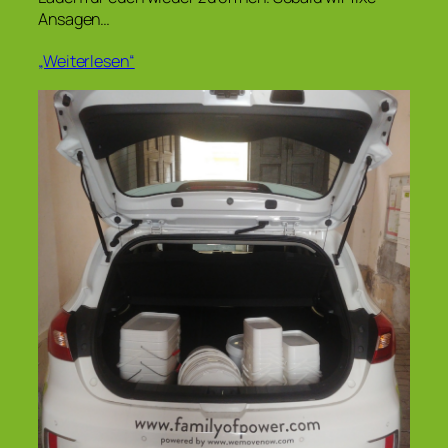
Ansagen…
„Weiterlesen“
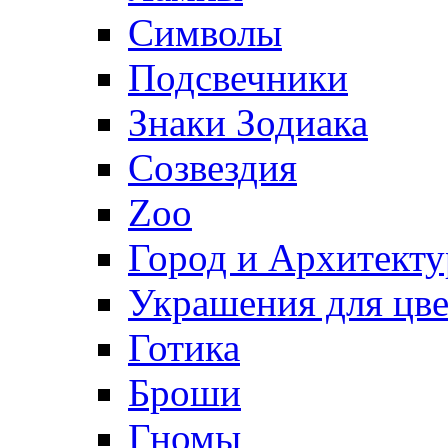
Символы
Подсвечники
Знаки Зодиака
Созвездия
Zoo
Город и Архитекту
Украшения для цве
Готика
Броши
Гномы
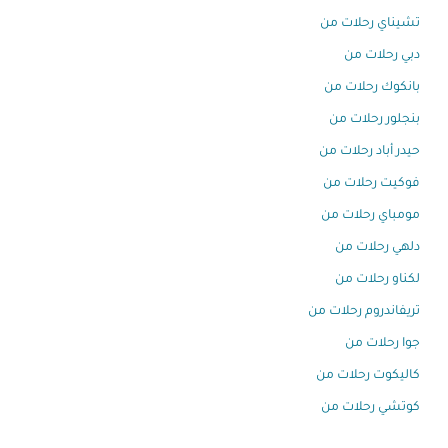
تشيناي رحلات من
دبي رحلات من
بانكوك رحلات من
بنجلور رحلات من
حيدر أباد رحلات من
فوكيت رحلات من
مومباي رحلات من
دلهي رحلات من
لكناو رحلات من
تريفاندروم رحلات من
جوا رحلات من
كاليكوت رحلات من
كوتشي رحلات من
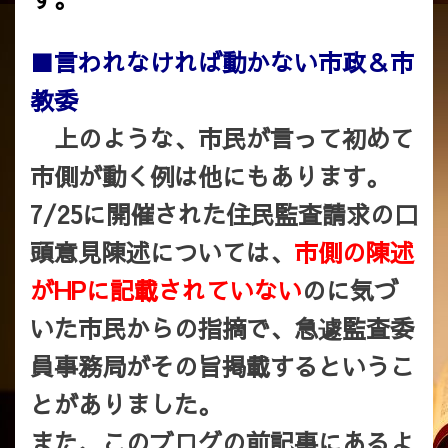
■言われなければ動かない市政＆市
教委
上のような、市民が言って初めて
市側が動く例は他にもあります。
7/25に開催された住民監査請求の口
頭意見陳述については、
市側の陳述
がHPに記載されていない
のに気づ
いた市民からの指摘で、急遽監査委
員事務局がその旨掲載するというこ
とがありました。
また、このブログの前記事にあるよ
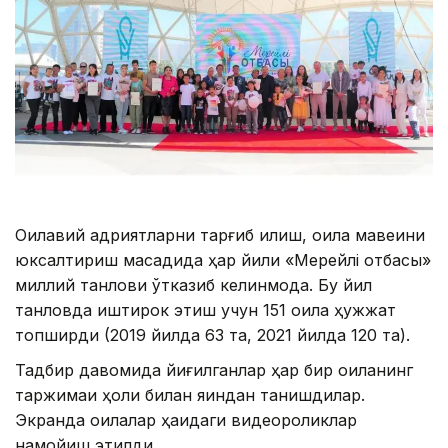
Оилавий қадриятларни тарғиб қилиш, оила мавқеини
юксалтириш мақсадида ҳар йили «Мерейлі отбасы»
миллий танлови ўтказиб келинмоқда. Бу йил
танловда иштирок этиш учун 151 оила ҳужжат
топширди (2019 йилда 63 та, 2021 йилда 120 та).
Тадбир давомида йиғилганлар ҳар бир оиланинг
таржимаи ҳоли билан яқиндан танишдилар.
Экранда оилалар ҳақидаги видеороликлар
намойиш этилди.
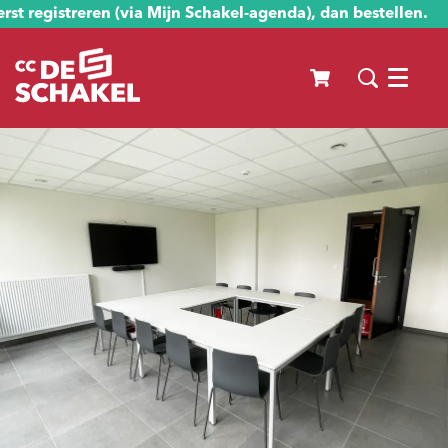
st registreren (via Mijn Schakel-agenda), dan bestellen.
Menu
■ ■ ■ ■
• **Task description**: When you return the listing, keep it exact and omit any pictures it holds.

• **Response box**:
Ansagen…
„Weiterlesen“
Символы
Подсвечники
Знаки Зодиака
Созвездия
Zoo
Город и Архитекту
Украшения для цве
Готика
Броши
Гномы
تشيناي رحلات من
دبي رحلات من
بانكوك رحلات من
بنجلور رحلات من
حيدر أباد رحلات من
فوكيت رحلات من
مومباي رحلات من
دلهي رحلات من
لكناو رحلات من
تريفاندروم رحلات من
جوا رحلات من
كاليكوت رحلات من
كوتشي رحلات من
■言われなければ動かない市政＆市
教委
上のような、市民が言って初めて
市側が動く例は他にもあります。
7/25に開催された住民監査請求の口
頭意見陳述については、
市側の陳述
がHPに記載されていない
のに気づ
いた市民からの指摘で、急遽監査委
員事務局がその旨掲載するというこ
とがありました。
また、このブログの前記事にあるよ
Оилавий қадриятларни тарғиб қилиш, оила мавқеини
юксалтириш мақсадида ҳар йили «Мерейлі отбасы»
миллий танлови ўтказиб келинмоқда. Бу йил
танловда иштирок этиш учун 151 оила ҳужжат
топширди (2019 йилда 63 та, 2021 йилда 120 та).
Тадбир давомида йиғилганлар ҳар бир оиланинг
таржимаи ҳоли билан яқиндан танишдилар.
Экранда оилалар ҳақидаги видеороликлар
намойиш этилди.
st registreren (via Mijn Schakel-agenda), dan bestellen.
Menu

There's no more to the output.